++++ Record set
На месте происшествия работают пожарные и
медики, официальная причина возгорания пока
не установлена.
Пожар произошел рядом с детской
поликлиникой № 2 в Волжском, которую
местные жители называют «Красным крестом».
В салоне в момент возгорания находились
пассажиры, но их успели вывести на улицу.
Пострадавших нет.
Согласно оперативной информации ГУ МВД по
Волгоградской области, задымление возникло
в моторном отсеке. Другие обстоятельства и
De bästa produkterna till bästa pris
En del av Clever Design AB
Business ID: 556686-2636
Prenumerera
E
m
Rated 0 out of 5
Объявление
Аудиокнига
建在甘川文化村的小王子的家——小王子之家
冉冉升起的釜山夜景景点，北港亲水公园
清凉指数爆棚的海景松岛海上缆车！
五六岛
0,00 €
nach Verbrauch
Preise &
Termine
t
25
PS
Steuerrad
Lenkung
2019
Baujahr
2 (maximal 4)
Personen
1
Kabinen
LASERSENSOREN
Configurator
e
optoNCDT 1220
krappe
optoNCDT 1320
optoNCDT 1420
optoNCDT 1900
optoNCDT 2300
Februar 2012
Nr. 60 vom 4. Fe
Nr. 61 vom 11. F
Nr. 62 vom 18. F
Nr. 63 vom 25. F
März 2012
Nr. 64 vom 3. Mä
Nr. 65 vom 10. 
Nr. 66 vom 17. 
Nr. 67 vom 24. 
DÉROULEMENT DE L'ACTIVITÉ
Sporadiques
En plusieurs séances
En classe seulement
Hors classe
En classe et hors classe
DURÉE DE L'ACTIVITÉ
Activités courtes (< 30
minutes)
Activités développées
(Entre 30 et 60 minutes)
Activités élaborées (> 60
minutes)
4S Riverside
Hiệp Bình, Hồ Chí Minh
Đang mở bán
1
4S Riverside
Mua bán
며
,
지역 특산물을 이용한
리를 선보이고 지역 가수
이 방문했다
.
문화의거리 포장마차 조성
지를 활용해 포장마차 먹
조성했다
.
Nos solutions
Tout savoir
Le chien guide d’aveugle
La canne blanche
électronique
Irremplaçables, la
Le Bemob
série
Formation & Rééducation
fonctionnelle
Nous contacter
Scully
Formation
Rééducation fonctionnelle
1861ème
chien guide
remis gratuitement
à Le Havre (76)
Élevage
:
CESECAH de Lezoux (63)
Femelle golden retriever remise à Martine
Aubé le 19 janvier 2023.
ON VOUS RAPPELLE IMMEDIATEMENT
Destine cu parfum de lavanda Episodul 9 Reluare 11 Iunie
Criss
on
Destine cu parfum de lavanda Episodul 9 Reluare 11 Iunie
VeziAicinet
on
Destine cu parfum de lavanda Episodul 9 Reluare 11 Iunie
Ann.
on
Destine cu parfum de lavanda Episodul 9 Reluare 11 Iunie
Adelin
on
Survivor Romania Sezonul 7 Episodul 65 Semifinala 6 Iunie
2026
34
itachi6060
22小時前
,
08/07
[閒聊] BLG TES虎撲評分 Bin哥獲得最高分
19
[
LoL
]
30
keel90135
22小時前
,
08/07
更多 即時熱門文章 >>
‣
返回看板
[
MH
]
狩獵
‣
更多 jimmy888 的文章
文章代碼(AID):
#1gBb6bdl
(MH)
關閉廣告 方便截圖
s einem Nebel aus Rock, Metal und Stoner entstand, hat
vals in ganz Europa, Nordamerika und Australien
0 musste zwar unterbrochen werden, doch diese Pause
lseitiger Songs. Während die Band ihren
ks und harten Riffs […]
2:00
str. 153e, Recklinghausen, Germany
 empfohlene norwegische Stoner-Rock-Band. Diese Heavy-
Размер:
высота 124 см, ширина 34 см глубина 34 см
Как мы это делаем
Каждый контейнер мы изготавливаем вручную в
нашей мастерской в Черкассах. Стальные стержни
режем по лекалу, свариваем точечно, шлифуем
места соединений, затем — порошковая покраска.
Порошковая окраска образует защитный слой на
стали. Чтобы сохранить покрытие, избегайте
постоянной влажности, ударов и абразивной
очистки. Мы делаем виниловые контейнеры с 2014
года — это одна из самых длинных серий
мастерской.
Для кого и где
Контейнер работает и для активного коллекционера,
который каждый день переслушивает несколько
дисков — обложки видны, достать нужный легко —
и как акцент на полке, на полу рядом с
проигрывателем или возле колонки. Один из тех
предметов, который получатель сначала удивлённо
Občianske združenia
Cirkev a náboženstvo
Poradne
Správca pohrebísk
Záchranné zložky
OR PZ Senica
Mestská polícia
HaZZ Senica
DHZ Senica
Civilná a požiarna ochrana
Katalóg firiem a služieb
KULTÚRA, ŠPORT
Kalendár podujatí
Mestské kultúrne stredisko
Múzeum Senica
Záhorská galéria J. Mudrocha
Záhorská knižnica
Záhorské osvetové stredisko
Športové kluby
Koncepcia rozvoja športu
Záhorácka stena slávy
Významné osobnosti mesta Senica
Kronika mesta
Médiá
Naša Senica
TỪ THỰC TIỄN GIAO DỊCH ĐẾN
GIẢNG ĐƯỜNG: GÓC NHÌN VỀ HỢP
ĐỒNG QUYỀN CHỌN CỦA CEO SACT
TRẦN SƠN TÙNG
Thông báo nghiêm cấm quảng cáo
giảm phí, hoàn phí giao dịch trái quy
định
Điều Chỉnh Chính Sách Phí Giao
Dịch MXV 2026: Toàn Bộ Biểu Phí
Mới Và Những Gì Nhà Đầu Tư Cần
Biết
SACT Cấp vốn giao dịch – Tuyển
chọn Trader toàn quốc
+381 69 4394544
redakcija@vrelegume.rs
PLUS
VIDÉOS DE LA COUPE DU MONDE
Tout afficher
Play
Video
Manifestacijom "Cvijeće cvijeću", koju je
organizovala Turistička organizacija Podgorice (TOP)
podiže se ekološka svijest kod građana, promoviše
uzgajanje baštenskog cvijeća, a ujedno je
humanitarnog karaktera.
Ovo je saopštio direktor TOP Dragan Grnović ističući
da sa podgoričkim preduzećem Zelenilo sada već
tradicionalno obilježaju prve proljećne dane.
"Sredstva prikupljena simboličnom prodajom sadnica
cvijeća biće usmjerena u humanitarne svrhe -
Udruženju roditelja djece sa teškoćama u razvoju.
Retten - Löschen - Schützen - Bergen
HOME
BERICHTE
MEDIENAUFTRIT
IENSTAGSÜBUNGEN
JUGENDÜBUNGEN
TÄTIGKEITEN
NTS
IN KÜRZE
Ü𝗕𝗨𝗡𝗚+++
++++++++
> _Directions_: Copy each line above that has the word "classe".

> _Answer to the exercise_:
En classe seulement
Hors classe
En classe et hors classe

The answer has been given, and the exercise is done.